Kantor, associate professor of medicine and director of the HIV Drug Resistance Laboratory at The Miriam Hospital and co-director of the Lifespan/Brown/Tufts Center for AIDS Research basic and translational science core, has been treating patients and studying the virus since he was a young doctor in Israel. Now he will serve a four-year term on the U.S. Department of Health and Human Services Panel on Antiretroviral Guidelines for Adults and Adolescents, part of the Office of AIDS Research Advisory Council.

“The primary goal of the panel is to provide HIV care practitioners with recommendations based on current knowledge of antiretroviral drugs used to treat adults and adolescents with HIV infection in the U.S.,” Kantor said. “Examples of important issues I expect to address in this role include optimal incorporation of new medications and classes of medications into HIV care, timing and type of drug resistance and other testing considering evolving technologies, and management of patients who fail advanced forms of therapy and develop complex drug resistance patterns.
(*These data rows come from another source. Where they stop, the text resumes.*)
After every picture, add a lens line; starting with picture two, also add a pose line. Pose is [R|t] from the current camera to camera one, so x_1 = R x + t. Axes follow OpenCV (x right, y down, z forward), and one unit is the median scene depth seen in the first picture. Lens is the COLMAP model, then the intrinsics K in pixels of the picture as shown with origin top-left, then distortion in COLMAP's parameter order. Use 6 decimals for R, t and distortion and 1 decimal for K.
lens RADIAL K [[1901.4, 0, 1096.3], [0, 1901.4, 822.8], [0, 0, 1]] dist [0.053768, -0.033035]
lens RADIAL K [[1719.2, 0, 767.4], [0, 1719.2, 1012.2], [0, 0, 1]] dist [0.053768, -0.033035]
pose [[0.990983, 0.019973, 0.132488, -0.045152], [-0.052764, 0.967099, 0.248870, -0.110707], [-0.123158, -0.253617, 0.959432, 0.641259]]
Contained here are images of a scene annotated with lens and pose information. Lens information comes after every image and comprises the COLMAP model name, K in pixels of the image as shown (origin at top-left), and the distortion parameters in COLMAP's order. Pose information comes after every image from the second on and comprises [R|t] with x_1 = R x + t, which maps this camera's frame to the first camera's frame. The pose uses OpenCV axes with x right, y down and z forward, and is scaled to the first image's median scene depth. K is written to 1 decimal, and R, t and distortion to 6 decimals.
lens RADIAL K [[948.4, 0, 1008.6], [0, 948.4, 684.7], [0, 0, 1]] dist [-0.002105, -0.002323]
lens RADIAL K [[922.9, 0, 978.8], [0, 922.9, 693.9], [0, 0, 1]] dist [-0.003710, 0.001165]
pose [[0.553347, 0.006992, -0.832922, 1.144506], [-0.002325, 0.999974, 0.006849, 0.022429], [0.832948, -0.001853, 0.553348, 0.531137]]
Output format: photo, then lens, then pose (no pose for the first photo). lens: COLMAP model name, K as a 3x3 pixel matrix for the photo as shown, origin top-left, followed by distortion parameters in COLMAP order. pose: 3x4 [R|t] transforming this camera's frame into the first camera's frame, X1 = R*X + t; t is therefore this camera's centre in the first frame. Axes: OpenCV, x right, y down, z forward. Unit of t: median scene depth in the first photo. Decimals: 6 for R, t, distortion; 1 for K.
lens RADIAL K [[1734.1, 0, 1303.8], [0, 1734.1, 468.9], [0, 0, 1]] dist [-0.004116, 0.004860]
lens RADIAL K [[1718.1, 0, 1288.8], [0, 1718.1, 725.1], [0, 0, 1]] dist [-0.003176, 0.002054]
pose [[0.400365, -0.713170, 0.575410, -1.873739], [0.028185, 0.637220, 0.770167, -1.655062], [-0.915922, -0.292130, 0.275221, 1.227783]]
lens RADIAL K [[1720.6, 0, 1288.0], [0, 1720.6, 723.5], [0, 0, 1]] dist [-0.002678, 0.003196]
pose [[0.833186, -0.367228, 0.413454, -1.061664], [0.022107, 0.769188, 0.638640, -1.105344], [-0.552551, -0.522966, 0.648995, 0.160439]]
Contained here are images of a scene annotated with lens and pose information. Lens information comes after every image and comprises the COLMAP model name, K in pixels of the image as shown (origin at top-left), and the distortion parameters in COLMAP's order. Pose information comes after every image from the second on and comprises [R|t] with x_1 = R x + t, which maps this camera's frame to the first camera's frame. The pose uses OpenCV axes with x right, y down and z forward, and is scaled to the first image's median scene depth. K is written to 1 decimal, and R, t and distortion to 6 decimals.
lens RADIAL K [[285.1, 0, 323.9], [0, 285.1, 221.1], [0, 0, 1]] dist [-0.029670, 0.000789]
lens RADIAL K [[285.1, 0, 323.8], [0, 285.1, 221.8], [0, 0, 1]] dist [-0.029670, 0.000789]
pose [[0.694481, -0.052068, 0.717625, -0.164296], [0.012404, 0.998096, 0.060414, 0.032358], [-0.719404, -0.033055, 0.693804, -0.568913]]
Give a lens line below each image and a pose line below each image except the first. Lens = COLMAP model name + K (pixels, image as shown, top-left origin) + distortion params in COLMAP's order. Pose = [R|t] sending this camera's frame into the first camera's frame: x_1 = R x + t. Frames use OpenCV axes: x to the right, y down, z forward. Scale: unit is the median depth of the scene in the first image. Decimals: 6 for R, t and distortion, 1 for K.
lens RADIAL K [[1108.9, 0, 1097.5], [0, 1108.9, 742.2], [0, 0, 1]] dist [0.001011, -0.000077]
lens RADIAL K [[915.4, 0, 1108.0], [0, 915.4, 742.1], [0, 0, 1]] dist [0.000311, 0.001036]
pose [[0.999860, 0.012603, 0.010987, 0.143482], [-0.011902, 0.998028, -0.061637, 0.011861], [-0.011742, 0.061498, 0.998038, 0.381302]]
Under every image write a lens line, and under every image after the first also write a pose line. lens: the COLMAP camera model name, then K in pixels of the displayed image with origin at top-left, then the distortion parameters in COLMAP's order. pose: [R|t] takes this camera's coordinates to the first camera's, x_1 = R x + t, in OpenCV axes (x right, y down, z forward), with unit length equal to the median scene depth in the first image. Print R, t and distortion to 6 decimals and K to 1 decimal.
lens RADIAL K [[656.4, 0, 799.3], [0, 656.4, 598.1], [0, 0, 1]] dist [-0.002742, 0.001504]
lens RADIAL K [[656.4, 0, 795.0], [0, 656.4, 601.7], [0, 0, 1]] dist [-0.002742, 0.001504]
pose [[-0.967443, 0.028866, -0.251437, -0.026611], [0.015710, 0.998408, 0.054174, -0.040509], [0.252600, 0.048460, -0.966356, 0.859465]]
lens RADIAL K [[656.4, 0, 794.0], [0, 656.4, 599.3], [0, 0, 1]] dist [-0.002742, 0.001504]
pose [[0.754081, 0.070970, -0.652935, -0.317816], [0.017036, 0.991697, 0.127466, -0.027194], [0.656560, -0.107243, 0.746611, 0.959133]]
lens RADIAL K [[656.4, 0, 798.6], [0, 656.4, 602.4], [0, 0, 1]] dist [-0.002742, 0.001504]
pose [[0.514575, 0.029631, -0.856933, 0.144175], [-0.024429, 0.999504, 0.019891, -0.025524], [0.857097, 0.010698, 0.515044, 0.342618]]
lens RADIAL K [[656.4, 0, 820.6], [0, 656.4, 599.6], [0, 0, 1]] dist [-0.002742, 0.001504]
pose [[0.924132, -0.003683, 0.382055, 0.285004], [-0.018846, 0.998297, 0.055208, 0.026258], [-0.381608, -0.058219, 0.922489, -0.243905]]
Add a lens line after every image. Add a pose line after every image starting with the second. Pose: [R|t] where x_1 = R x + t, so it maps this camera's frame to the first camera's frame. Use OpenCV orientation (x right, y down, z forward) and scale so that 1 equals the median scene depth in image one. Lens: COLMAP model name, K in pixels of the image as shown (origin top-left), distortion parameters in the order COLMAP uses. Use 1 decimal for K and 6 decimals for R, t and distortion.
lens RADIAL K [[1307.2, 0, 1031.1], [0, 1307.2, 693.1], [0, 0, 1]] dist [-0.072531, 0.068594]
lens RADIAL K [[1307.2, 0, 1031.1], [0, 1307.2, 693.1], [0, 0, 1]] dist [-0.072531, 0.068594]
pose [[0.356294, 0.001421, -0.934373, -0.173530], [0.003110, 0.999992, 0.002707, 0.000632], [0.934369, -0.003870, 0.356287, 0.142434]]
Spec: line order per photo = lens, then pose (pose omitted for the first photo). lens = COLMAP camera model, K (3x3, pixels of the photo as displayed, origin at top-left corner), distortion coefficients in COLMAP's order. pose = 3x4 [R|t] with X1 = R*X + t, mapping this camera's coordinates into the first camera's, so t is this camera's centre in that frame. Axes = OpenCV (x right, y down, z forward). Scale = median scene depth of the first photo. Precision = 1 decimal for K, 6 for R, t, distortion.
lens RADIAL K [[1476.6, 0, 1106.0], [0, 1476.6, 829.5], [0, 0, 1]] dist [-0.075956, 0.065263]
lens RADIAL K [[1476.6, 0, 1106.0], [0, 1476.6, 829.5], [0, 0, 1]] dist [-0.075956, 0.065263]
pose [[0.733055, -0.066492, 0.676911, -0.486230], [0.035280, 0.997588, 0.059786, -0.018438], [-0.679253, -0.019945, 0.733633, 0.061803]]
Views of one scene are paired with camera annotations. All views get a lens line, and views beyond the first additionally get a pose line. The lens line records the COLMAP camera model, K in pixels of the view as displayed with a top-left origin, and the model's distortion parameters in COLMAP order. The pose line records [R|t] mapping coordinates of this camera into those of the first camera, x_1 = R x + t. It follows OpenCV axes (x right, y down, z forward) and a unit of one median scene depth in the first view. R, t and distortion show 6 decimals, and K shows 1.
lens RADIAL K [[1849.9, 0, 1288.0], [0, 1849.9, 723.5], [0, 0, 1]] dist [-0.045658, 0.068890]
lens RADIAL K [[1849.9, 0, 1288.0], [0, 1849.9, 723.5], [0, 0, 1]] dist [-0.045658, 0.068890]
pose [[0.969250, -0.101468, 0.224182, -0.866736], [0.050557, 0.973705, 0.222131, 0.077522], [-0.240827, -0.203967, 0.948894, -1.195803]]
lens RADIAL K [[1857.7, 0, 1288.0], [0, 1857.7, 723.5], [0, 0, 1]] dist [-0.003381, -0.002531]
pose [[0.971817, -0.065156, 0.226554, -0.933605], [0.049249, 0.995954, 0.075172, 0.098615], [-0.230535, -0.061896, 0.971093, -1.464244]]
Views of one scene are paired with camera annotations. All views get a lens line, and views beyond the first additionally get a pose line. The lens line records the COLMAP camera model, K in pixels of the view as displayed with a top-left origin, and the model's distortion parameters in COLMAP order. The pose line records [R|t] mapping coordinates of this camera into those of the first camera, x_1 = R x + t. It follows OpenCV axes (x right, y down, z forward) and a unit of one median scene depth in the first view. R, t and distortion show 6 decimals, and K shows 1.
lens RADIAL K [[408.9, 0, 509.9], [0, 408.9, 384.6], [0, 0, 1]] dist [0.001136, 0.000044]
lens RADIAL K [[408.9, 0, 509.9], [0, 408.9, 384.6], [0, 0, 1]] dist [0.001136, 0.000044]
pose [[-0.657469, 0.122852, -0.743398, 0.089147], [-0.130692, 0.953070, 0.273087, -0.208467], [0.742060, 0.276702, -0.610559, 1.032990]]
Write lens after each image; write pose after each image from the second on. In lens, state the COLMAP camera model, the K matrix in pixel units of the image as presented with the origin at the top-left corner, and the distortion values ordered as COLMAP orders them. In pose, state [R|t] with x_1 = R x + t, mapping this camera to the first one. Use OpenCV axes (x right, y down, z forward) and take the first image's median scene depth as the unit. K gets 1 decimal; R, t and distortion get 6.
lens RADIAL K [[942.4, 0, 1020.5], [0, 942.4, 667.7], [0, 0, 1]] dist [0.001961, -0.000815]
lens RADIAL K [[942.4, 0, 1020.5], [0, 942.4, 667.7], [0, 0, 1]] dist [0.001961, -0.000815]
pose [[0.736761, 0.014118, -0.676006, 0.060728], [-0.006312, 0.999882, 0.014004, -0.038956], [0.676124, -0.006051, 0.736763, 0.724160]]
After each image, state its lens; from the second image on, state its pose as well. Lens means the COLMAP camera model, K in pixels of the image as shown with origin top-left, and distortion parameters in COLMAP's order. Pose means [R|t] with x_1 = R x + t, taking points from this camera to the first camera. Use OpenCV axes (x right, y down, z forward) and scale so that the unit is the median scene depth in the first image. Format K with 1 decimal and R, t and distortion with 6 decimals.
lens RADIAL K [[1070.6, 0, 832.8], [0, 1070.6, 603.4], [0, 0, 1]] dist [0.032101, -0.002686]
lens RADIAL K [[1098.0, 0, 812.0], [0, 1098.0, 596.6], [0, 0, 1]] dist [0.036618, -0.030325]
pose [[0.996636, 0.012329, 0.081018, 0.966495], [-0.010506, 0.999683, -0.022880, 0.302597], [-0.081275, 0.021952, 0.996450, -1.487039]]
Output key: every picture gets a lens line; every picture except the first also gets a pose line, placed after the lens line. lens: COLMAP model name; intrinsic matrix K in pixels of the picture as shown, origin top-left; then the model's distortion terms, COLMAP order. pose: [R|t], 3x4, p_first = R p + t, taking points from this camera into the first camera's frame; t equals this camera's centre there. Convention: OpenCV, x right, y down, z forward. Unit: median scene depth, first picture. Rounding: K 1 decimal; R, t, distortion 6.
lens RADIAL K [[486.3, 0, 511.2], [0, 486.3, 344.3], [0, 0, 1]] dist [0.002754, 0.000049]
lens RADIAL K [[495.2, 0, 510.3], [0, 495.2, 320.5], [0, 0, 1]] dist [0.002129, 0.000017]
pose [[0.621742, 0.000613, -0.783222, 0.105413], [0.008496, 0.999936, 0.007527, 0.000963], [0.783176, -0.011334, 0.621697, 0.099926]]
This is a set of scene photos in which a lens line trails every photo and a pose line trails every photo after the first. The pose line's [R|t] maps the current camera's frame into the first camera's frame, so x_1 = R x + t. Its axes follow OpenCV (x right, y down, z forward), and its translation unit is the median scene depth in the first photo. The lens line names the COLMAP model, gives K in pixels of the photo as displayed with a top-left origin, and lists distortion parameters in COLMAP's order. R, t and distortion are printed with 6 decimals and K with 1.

Addressing such issues and more will allow me to make a strong impact on HIV care in the U.S. and beyond.”

Kantor treats patients and conducts research both in Rhode Island and abroad, particularly in Kenya. Last year, for example, he published a paper with Professor Anubhav Tripathi of the Brown University School of Engineering on a new technology they developed for rapidly detecting mutated strains of HIV.